I know that all sounds a bit vague, but the point is for more general machine learning algorithm design.
While theoretically this is an interesting idea I will argue that although theoretically possible it has very limited practical applications. Obviously I cannot speak for PMC so I cannot say if there are any plans to implement this type of broadcasting mechanism at all.
Possible implementation:
Since Spark already provides torrent broadcasting mechanism which behavior is described as follows:
The driver divides the serialized object into small chunks and
stores those chunks in the BlockManager of the driver.
On each executor, the executor first attempts to fetch the object from its BlockManager.
If it does not exist, it then uses remote fetches to fetch the small chunks from the driver and/or
other executors if available.
Once it gets the chunks, it puts the chunks in its own
BlockManager, ready for other executors to fetch from.
it should be possible to reuse the same mechanism for direct node-to-node broadcasting.

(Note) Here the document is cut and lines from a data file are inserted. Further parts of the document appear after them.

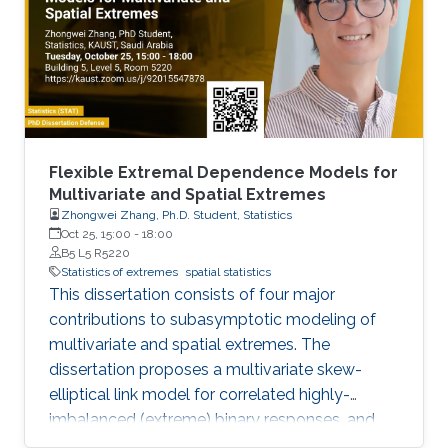
Flexible Extremal Dependence Models for
Multivariate and Spatial Extremes
Zhongwei Zhang, Ph.D. Student, Statistics
Oct 25, 15:00
-
18:00
B5 L5 R5220
Statistics of extremes
spatial statistics
This dissertation consists of four major
contributions to subasymptotic modeling of
multivariate and spatial extremes. The
dissertation proposes a multivariate skew-
elliptical link model for correlated highly-
imbalanced (extreme) binary responses, and
shows that the regression coefficients have a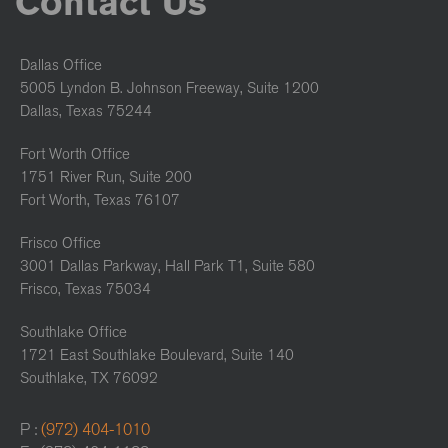
Contact Us
Dallas Office
5005 Lyndon B. Johnson Freeway, Suite 1200
Dallas, Texas 75244
Fort Worth Office
1751 River Run, Suite 200
Fort Worth, Texas 76107
Frisco Office
3001 Dallas Parkway, Hall Park T1, Suite 580
Frisco, Texas 75034
Southlake Office
1721 East Southlake Boulevard, Suite 140
Southlake, TX 76092
P :
(972) 404-1010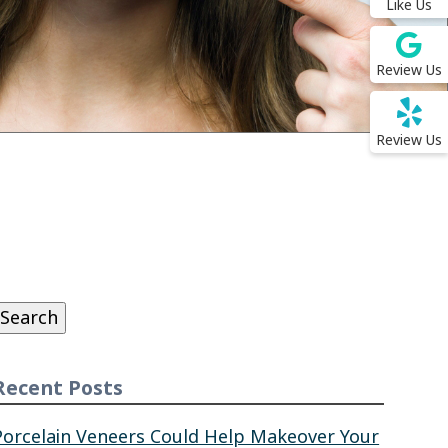
Like Us
Review Us
Review Us
Search
or:
Search
Recent Posts
Porcelain Veneers Could Help Makeover Your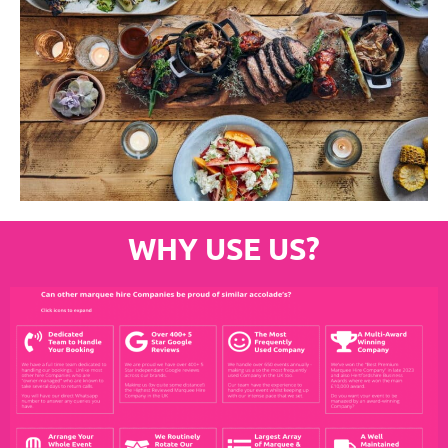
WHY USE US?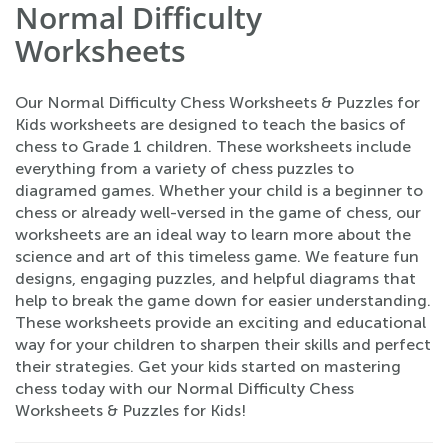
Normal Difficulty
Worksheets
Our Normal Difficulty Chess Worksheets & Puzzles for
Kids worksheets are designed to teach the basics of
chess to Grade 1 children. These worksheets include
everything from a variety of chess puzzles to
diagramed games. Whether your child is a beginner to
chess or already well-versed in the game of chess, our
worksheets are an ideal way to learn more about the
science and art of this timeless game. We feature fun
designs, engaging puzzles, and helpful diagrams that
help to break the game down for easier understanding.
These worksheets provide an exciting and educational
way for your children to sharpen their skills and perfect
their strategies. Get your kids started on mastering
chess today with our Normal Difficulty Chess
Worksheets & Puzzles for Kids!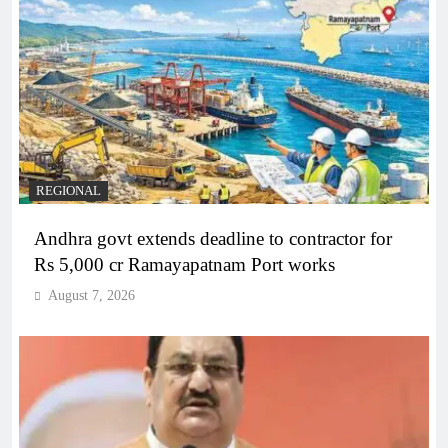
REGIONAL
Andhra govt extends deadline to contractor for
Rs 5,000 cr Ramayapatnam Port works
August 7, 2026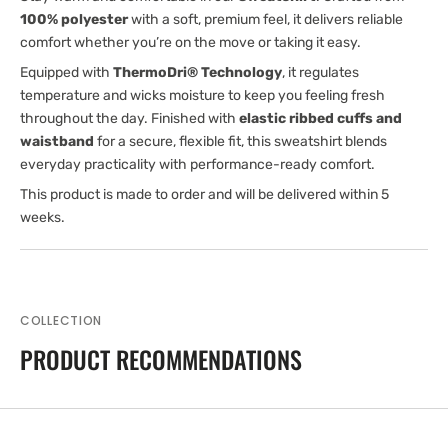
100% polyester
with a soft, premium feel, it delivers reliable
comfort whether you’re on the move or taking it easy.
Equipped with
ThermoDri® Technology
, it regulates
temperature and wicks moisture to keep you feeling fresh
throughout the day. Finished with
elastic ribbed cuffs and
waistband
for a secure, flexible fit, this sweatshirt blends
everyday practicality with performance-ready comfort.
This product is made to order and will be delivered within 5
weeks.
COLLECTION
PRODUCT RECOMMENDATIONS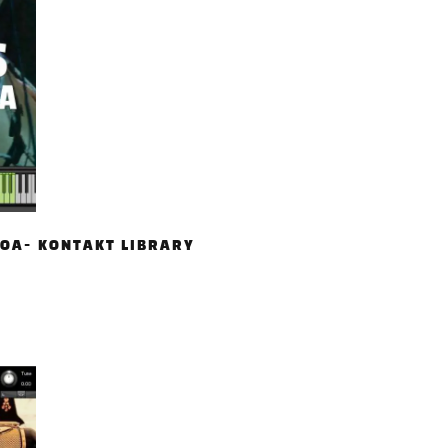
OA- KONTAKT LIBRARY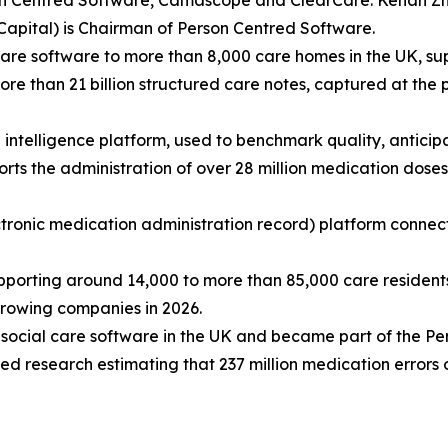
on Centred Software, Camascope and ClearCare. Kehan Zh
Capital) is Chairman of Person Centred Software.
are software to more than 8,000 care homes in the UK, sup
e than 21 billion structured care notes, captured at the p
re intelligence platform, used to benchmark quality, antic
s the administration of over 28 million medication doses
onic medication administration record) platform connect
ting around 14,000 to more than 85,000 care residents 
-growing companies in 2026.
n's social care software in the UK and became part of the
d research estimating that 237 million medication errors 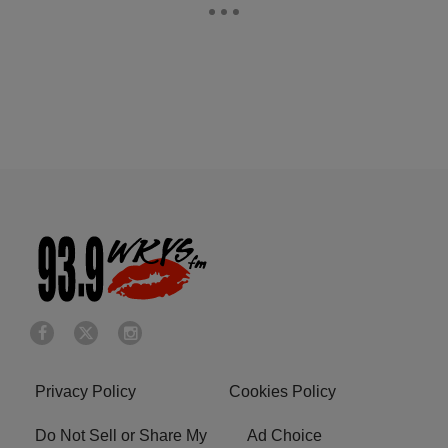
Privacy Policy
Cookies Policy
Do Not Sell or Share My
Ad Choice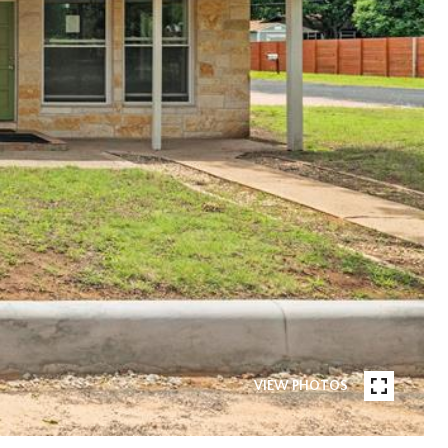
VIEW PHOTOS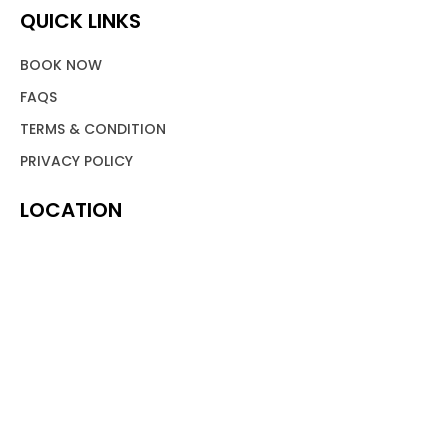
QUICK LINKS
BOOK NOW
FAQS
TERMS & CONDITION
PRIVACY POLICY
LOCATION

It is worth noting that this approach cannot completely eliminate driver communication. Even though blocks could be created locally you still need a single source of truth to advertise a set of blocks to fetch.
Limited applications
One problem with broadcast variables is that there are quite expensive. Even if you can eliminate driver bottleneck two problems remain:
Memory required to store deserialized object on each executor.
Cost of transferring broadcasted data to every executor.
The first problem should be relatively obvious. It is not only about direct memory usage but also about GC cost and its effect on overall latency. The second one is rather subtle. I partially covered this in my answer to Why my BroadcastHashJoin is slower than ShuffledHashJoin in Spark but let's discus this further.
From network traffic perspective broadcasting a whole dataset is pretty much equivalent to creating Cartesian product. So if dataset is large enough for driver becoming a bottleneck it is unlikely to be a good candidate for broadcasting and targeted approach like hash join can be preferred in practice.
Alternatives:
There are some methods which can be used to achieve similar results as direct broadcast and address issues enumerated above including:
Passing data via distributed file system.
Using replicated database collocated with worker nodes.
I don't know if we can do it for RDD but you can do it for Dataframe
import org.apache.spark.sql.functions
val df:DataFrame = your_data_frame
val broadcasted_df = functions.broadcast(df)
now you can use variable broadcasted_df and it will be broadcasted to executor.
Make sure broadcasted_df dataframe is not too big and can be send to executor.
broadcasted_df will be broadcaster in operations like for example
other_df.join(broadcasted_df)
and in this case join() operation executes faster because every executor has 1 partition of other_df and whole broadcasted_df
For your question i am not sure you can do what you want. You can not use one rdd inside #map() method of another rdd because spark doesn't allowed transformations inside transformations. And in your case you need to call collect() method to create map from your RDD because you can only use usual map object inside #map() method you can not use RDD there.